Brian DuSell
Lunch at 12:30pm, talk at 1pm, in 148 Fitzpatrick
Title: Stack Nondeterminism in Neural Networks
Abstract: Learning hierarchical structures in sequential data – from simple algorithmic patterns to natural language – remains a challenging problem for sequential neural networks. Past work has shown that recurrent neural networks (RNNs) struggle to generalize on held-out syntactic patterns without supervision or some inductive bias. To remedy this, many papers have explored augmenting RNNs with various differentiable stacks, by analogy with finite automata and pushdown automata. However, these techniques have all modeled deterministic stacks, which in theory is insufficient to model the syntactic ambiguity commonly found in natural language.

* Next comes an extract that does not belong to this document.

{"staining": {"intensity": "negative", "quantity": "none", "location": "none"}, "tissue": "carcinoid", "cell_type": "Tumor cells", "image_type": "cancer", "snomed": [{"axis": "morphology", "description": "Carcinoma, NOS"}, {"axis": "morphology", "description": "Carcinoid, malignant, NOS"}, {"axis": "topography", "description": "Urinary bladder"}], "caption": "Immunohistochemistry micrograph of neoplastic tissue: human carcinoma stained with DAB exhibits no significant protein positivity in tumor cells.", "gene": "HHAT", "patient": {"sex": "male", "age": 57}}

In this talk, I will discuss my work with David Chiang on the Nondeterministic Stack RNN (NS-RNN), a novel stack RNN that deliberately models nondeterminism and achieves better performance on formal languages than previously proposed stack RNNs. We present evidence that nondeterminism improves both training and expressive power, and I will discuss two recent modifications that improve these further. I will also discuss ongoing work aimed at improving performance on natural language.
Bio: I am a PhD candidate in David Chiang’s natural language processing research group at the University of Notre Dame. My primary research focus is on incorporating simulations of nondeterministic pushdown automata into neural networks to improve machine learning on human languages. My interests lie generally in syntax, machine translation, and neural networks.